Despite advancements in efficiency, the business remains loss-making on a pre-tax basis for the full year, keeping the spotlight on sustained margin expansion and cost structure reduction to restore consistent profitability.

Government and Transportation show traction; Commercial refocuses

Conduent pointed to improving revenue trends in its Government and Transportation segments, citing a larger sales pipeline and additional cost efficiencies as contributors to late-year momentum. In Commercial, leadership is concentrating on strengthening the go-to-market engine, enhancing the sales organization, and expanding penetration within the existing client base to reignite growth.

Chief Executive Officer Harsha V. Agadi framed the path forward around disciplined execution and client-centricity, noting that durable turnarounds rely on focus and consistency. The company also emphasized opportunities to deepen adoption of AI- and generative AI-enabled solutions across its portfolio.

Margin work and cost actions

Adjusted EBITDA margin improved to 6.5% in the fourth quarter from the full-year level of 5.4%, indicating that cost actions and operational changes are beginning to filter through. Management’s priorities include accelerating decision-making, enforcing financial discipline, and simplifying the organization to empower business leaders with clear P&L ownership. Additional levers include portfolio optimization through a fix, sell, or grow framework and converting a larger portion of the pipeline into booked revenue.

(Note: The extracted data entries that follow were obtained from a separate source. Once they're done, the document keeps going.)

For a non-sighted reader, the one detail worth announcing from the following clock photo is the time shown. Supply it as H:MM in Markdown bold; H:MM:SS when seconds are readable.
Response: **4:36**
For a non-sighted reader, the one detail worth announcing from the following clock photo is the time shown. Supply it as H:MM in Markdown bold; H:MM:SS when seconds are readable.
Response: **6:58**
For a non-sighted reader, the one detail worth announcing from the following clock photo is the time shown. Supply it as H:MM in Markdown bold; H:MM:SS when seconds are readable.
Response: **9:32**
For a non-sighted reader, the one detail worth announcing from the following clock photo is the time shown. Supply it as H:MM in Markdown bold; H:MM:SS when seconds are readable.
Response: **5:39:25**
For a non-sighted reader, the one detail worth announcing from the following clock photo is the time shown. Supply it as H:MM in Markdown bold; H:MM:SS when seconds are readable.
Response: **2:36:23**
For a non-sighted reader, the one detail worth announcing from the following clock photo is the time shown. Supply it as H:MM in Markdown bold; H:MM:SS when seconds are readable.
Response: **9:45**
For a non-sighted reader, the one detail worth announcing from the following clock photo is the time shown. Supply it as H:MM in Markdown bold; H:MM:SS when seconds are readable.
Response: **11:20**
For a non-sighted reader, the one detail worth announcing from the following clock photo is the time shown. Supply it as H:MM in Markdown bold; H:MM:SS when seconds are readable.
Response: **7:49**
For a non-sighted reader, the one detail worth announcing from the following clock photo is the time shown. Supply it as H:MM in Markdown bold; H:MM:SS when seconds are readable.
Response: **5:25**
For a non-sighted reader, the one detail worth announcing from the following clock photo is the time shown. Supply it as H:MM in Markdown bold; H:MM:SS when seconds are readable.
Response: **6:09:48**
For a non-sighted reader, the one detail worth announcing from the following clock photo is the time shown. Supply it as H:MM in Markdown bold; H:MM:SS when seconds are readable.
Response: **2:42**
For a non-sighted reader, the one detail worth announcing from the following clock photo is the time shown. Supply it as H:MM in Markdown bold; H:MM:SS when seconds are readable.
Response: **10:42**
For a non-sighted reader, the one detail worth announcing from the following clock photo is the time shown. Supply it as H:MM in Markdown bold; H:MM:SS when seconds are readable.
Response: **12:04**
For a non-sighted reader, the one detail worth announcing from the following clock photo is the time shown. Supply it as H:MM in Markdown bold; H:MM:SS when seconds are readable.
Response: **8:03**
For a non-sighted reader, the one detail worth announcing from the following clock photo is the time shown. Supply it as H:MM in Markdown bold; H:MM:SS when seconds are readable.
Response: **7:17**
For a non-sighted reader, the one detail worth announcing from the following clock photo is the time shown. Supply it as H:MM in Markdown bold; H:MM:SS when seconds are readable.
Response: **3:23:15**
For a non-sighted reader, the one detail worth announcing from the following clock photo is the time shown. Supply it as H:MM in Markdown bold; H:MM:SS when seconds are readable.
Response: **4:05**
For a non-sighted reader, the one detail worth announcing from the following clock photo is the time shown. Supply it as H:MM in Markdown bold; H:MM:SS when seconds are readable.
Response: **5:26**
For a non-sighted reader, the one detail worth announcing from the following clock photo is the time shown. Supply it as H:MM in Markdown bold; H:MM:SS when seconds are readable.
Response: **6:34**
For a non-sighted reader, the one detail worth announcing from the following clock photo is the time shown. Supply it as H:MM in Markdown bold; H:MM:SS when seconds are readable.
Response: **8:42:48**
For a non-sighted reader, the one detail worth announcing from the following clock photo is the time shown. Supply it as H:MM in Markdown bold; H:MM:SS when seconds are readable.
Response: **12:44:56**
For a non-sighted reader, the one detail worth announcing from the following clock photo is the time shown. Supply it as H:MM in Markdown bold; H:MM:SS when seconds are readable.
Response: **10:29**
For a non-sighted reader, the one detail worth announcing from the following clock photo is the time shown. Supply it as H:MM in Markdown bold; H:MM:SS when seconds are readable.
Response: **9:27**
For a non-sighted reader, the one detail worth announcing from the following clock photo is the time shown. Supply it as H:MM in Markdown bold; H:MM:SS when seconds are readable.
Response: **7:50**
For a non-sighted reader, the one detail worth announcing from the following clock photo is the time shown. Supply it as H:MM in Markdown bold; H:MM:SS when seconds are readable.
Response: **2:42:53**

While the magnitude of future savings and the timing of any portfolio moves were not detailed, the company characterized its 2025 margin trajectory as aligned with internal expectations and a foundation for further improvement.

What to watch next

Investors will look for evidence that higher-margin work, tighter cost control, and portfolio actions can push adjusted margins higher and narrow statutory losses in 2026. Sequential revenue stability late in 2025, combined with solid quarterly signings and adequate liquidity, offers a base to build on. At the same time, the lingering loss profile underscores the need for consistent execution and pipeline conversion, particularly in Commercial.

Key markers in coming updates will include the pace of ACV growth and conversion to revenue, the trajectory of adjusted EBITDA margins versus the 2025 baseline, and any developments from portfolio optimization designed to streamline operations and reduce debt. With Government and Transportation showing early traction and Commercial in refocus mode, the next few quarters will be critical in demonstrating that the margin work can translate into durable profitability.